Pay attention to EOBs and keep talking to your carrier
You could be losing money to a computer glitch and not know it, say experts.
If your carrier moved over to the Multi-Carrier System (MCS) in the past six months or so, you may be plagued with improper denials and other claim holdups. (See story, previous article.) Here are nine things you can do to seek out and solve MCS-related problems:
1. Eyeball your EOBs.
Watch your explanation of benefits (EOB) forms, advises Holly Louie, compliance officer with Practice Management Inc. in Boise, ID. Keep your eye open for denials and downcodes that don't look correct.
2. Customize your strategy.
Don't use the same approach with each carrier if you deal with more than one. Some carriers will respond to online complaints and phone calls promptly, while others will just ignore you forever, says Louie. "It really is going to be a carrier-by-carrier process to find out what does work."
3. Be speedy with follow-up.
Resubmit or appeal denied claims as quickly as possible. If you see that the carrier has let your claims slip through the cracks, get them back in the system right away, advises Louie.
4. Stay within the lines.
Be aware of your carrier's individual needs. For example, some carriers need you to list only one diagnosis code per line under the new system. Others may allow you to submit multiple diagnoses per claim line.
5. Apply hands-on tactics.
Submit crossover claims manually. Most other payors, including Medicaid, will have a process to allow you to input claims that fail to cross over, says Chris Abouchokr with Kidney Associates of Kansas City in MO. Medicaid has an electronic system through its Web site that allows you to enter each claim individually. This can become tedious if you have to input a lot of claims, Abouchokr adds.
Caution: But watch out for duplicate claims, warns Sheryl Torres, billing manager at Nevada Medical Clinic in Nevada, MO. If you submit all the crossover claims manually and then the carrier starts crossing them over automatically again, you need to make sure the non-Medicare payor doesn't process the claims twice.
6. Rely on Web resources.
Watch your carrier Web site. Some carriers that have experienced MCS problems have put up "error resolution reports" on their sites, notes Sarah Myers with Family Practice Associates of Lexington, KY. You can look up each problem and see an estimated date for repair.

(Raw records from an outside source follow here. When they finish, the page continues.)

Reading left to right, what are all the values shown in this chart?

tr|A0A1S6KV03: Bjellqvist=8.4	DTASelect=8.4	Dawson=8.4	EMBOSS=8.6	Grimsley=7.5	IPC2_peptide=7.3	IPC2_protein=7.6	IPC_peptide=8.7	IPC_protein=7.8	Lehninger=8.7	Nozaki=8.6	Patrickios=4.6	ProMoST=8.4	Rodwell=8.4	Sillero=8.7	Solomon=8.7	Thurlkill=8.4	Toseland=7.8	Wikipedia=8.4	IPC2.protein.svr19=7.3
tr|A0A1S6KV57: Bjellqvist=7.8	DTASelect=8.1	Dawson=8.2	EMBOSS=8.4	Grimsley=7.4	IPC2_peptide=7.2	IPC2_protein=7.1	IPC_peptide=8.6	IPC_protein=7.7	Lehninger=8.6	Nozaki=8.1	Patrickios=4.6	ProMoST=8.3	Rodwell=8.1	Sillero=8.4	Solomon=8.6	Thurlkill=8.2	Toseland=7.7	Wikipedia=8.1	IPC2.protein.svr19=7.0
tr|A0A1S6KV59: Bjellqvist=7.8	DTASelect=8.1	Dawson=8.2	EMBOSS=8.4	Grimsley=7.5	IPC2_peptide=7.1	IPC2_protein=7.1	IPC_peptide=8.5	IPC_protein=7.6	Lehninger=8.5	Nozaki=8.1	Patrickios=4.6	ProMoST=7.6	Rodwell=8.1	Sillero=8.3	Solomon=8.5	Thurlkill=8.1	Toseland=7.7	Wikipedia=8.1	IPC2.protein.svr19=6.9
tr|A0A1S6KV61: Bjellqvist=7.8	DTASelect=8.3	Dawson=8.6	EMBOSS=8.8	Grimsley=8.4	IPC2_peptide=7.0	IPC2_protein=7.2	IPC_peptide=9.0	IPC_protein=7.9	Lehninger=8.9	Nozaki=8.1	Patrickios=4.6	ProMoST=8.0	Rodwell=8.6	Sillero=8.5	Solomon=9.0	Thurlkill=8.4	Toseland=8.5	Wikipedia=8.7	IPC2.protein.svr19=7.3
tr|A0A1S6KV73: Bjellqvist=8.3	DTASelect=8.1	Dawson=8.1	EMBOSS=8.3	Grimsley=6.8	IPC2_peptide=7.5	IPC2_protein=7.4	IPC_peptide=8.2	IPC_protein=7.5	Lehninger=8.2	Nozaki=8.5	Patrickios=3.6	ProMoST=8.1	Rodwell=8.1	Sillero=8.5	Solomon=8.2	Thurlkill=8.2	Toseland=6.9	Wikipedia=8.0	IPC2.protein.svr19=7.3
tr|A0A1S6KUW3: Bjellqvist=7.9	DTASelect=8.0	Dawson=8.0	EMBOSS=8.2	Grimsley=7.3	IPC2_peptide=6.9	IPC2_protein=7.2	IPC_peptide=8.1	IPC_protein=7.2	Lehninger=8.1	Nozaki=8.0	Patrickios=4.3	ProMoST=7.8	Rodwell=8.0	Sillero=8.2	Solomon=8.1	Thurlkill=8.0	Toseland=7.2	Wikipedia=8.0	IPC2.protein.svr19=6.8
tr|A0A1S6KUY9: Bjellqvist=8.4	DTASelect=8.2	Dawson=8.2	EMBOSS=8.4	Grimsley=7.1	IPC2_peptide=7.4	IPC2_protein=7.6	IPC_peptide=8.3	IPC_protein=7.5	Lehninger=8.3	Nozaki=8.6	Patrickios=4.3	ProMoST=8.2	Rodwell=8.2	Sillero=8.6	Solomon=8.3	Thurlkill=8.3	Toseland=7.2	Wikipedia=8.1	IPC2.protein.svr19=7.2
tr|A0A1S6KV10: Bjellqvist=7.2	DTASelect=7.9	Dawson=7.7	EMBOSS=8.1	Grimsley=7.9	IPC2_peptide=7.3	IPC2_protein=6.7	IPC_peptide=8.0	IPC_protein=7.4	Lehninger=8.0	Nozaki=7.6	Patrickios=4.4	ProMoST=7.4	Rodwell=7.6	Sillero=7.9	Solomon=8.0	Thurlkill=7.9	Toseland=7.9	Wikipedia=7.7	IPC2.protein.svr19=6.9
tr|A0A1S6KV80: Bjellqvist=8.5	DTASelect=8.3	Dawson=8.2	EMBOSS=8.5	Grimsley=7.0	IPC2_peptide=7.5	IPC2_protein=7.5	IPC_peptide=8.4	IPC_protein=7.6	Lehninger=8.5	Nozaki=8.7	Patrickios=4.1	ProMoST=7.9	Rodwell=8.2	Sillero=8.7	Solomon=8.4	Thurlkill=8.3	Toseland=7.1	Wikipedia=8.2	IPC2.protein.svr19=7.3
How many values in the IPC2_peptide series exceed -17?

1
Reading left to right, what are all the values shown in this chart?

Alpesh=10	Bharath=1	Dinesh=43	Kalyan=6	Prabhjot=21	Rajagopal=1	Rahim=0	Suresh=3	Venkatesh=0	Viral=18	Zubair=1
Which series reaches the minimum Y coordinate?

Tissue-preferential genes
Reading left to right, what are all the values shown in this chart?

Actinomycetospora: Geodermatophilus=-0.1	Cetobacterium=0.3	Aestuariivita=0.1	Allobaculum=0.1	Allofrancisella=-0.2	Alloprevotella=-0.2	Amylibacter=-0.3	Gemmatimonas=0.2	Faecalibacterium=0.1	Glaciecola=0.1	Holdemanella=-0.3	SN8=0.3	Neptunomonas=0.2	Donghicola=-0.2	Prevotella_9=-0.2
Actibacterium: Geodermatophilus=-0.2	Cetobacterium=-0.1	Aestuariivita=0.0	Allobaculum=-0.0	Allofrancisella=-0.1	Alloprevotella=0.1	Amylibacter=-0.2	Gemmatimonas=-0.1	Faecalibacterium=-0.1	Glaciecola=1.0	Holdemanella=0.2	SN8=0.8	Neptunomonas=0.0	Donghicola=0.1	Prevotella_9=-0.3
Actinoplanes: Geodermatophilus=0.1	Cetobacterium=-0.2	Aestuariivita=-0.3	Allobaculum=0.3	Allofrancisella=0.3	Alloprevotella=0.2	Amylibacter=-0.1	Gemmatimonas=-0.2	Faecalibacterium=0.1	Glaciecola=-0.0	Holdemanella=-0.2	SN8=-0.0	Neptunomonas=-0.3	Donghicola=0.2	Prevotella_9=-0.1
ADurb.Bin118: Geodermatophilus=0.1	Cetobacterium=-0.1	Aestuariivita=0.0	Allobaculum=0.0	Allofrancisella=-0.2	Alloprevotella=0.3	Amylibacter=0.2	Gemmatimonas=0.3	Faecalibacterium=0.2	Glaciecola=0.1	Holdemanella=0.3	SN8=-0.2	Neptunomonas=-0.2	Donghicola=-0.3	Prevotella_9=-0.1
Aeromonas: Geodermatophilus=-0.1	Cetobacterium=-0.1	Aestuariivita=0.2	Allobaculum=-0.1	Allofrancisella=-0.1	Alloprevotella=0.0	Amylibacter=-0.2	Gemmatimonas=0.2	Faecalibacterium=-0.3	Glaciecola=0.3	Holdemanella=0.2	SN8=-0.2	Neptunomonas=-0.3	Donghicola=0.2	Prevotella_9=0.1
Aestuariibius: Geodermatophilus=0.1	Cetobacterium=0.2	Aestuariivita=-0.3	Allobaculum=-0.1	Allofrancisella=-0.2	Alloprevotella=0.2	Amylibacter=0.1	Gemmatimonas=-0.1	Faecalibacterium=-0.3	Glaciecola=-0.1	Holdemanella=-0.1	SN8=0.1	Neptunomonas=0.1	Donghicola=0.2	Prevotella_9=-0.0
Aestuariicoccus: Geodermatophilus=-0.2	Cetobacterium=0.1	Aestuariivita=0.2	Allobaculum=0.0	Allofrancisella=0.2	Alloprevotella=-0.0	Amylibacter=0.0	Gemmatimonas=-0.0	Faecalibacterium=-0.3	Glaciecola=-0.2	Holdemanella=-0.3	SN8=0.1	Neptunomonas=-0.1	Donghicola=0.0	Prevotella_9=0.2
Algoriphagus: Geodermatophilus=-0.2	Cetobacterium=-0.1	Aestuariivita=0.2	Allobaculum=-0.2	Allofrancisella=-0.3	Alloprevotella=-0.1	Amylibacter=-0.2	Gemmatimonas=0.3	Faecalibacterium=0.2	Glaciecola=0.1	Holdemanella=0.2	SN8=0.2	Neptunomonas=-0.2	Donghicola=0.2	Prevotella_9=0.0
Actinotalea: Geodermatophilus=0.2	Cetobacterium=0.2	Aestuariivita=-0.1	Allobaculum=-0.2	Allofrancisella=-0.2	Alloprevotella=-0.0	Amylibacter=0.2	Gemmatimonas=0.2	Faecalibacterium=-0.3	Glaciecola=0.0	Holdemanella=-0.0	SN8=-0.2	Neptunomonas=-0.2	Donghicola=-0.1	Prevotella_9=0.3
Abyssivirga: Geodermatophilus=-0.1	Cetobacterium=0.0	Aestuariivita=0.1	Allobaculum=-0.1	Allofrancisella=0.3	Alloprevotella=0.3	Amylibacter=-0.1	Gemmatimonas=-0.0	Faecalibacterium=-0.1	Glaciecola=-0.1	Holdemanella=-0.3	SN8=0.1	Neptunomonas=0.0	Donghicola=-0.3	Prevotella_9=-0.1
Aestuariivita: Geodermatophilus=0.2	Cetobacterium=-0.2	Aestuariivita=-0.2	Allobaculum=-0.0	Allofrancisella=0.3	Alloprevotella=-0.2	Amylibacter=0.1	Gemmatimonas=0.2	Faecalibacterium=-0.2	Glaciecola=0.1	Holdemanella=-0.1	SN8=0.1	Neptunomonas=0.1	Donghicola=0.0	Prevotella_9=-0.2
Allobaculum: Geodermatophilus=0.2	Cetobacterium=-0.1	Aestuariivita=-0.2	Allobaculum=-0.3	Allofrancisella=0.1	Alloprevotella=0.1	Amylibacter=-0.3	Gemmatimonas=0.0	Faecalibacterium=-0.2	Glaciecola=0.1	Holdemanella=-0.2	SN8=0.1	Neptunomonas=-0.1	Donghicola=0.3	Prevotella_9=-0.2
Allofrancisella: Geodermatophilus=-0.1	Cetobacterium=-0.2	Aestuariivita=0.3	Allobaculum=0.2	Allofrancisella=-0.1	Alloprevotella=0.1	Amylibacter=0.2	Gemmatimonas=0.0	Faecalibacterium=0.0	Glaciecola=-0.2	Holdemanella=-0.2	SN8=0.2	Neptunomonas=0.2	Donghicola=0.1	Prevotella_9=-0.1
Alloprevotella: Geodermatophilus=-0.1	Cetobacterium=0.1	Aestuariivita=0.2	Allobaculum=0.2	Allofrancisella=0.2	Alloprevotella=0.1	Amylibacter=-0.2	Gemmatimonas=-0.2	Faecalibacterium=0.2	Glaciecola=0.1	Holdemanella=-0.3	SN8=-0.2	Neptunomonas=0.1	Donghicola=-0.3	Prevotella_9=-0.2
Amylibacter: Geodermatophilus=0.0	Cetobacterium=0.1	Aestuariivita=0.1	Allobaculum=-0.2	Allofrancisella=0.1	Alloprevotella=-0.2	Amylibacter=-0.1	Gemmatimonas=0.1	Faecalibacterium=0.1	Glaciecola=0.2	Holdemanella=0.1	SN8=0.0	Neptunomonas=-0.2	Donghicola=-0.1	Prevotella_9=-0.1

If that date has passed, you should go ahead and resubmit any claims affected by that glitch "to waste as little time as possible," says Myers.
7. Tackle snags in person.
Visit your CMS regional office if necessary. If the carrier is denying or downcoding claims improperly and isn't responding to your complaints, you should take the matter to your regional office of the Centers for Medicare & Medicaid Services, advises Jo Anne Steigerwald, senior consultant with the Wellington Group in Baraboo, WI.
8. Practice perfection.
Make your claims as clean as possible. The Web site for Blue Cross and Blue Shield of Kansas says that the carrier is developing fewer claims for missing information since it switched to the MCS. This isn't a computer glitch, but it could mean the carrier will reject more claims as unprocessable. You can avoid problems by including all the information to process the claim, the carrier advises.
9. Sweat the little things.
Pay attention to the carrier's form requirements, so that a tiny detail can't hold everything up.
Example: The Kansas Blues says its system has started rejecting claims if you don't say you have the physician's signature on file. You should make sure you answer "Y" instead of "N" to this question. Also, you may be including your physician's provider number plus the first two letters of his last name in box 24K on paper claims, warns the Kansas Blues. Because some provider numbers do end in a letter, the extra two letters slows down the claims processing.